### EXERCISE INSTRUCTIONS
A – Answer these from the farm to school text, each on its own line:
(i) How many schools in the United States take part in farm to school programs?
(ii) What does an average school meal cost, and how much of that is spent on food?
(iii) How many students does the Fresh Snack Program serve, and in how many elementary schools?
B – Print the stretch of the farm to school text from "Here in Tompkins" through "spent on food.".
C – Translate this sentence from the farm to school text into Spanish: "These programs connect students to their food choices through hands-on field trips and school garden programs."
##### READING TEXT #####
The comprehensive benefits of these programs extend beyond nutrition and human health. Farm to school programs are a leading example of systems thinking and a One Health perspective applied to public health. These programs connect students to their food choices through hands-on field trips and school garden programs. Students experience the connection between the earth (as an ecosystem of plants, animals, soil, and microorganisms), food, and human health, and relate these connections to what they learn, eat, and do in school. Farm to school is therefore about more than human health—it’s about empowering entire generations to understand the food system as a resource for societal and environmental progress.
Farm to school programs have gained traction quickly over the past two decades. Today, over 42,000 schools (42 percent of schools) and 23 million students are engaged in farm to school programs in the United States, compared with only a handful of schools twenty years ago. A main driver of this growth has been the development of the National Farm to School Network (NFSN), “an information, advocacy and networking hub for communities working to bring local food sourcing and food and agriculture education into school systems and early care and education settings.” NFSN has led the charge for promoting farm to school in public food service and educational settings for youth across the country. They grew as a coalition of state and federal agency leads and have become increasingly powerful in policy arenas.
Here in Tompkins County, home to Cornell University, farm to school programs are growing quickly as well. While there is a rich agricultural landscape and strong local food movement in the region, school districts have only recently begun to connect with local farms for meals, snacks, and integrated educational opportunities, due largely to the relative expense of local food and the entrenched norms of purchasing ingredients from industrial food companies and government commodity programs. An average school meal costs about $2.75, of which only $1.00 is spent on food.
A network of service agencies in Tompkins County work with school food service leaders and administrators to help address these barriers. The Youth Farm Project is a regional leader in food justice education and farm-based school field trips, and is home to the Fresh Snack Program, which serves locally grown fruits and vegetables as classroom snacks each week to over 1,200 students in four elementary schools facing higher levels of food insecurity.
The farm to school movement has seen success because of its comprehensive, community-based approach that builds support webs at local, regional, and national levels. While so much of the work is grassroots, it also depends on partnerships with school districts and encouragement from state and federal agencies and legislatures. The Obama administration’s policies have helped to catalyze national appreciation for this One Health approach to public health nutrition—we can only hope the next administration will continue the trend.
##### PROVIDED DATA #####
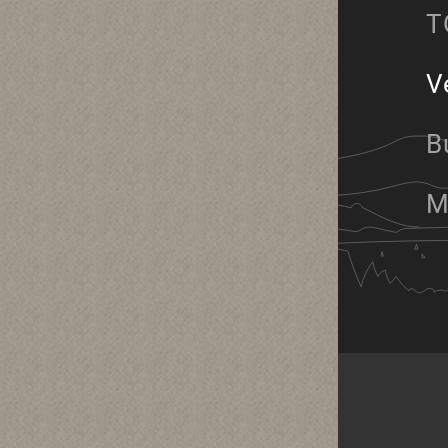
T
V
B
M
#####
### ANSWERS TO EACH TASK
A –
(i) Over 42,000 schools (42 percent of schools)
(ii) About $2.75, of which only $1.00 is spent on food
(iii) Over 1,200 students in four elementary schools

B –
Here in Tompkins County, home to Cornell University, farm to school programs are growing quickly as well. While there is a rich agricultural landscape and strong local food movement in the region, school districts have only recently begun to connect with local farms for meals, snacks, and integrated educational opportunities, due largely to the relative expense of local food and the entrenched norms of purchasing ingredients from industrial food companies and government commodity programs. An average school meal costs about $2.75, of which only $1.00 is spent on food.

C – Estos programas conectan a los estudiantes con sus elecciones alimentarias mediante excursiones prácticas y programas de huertos escolares.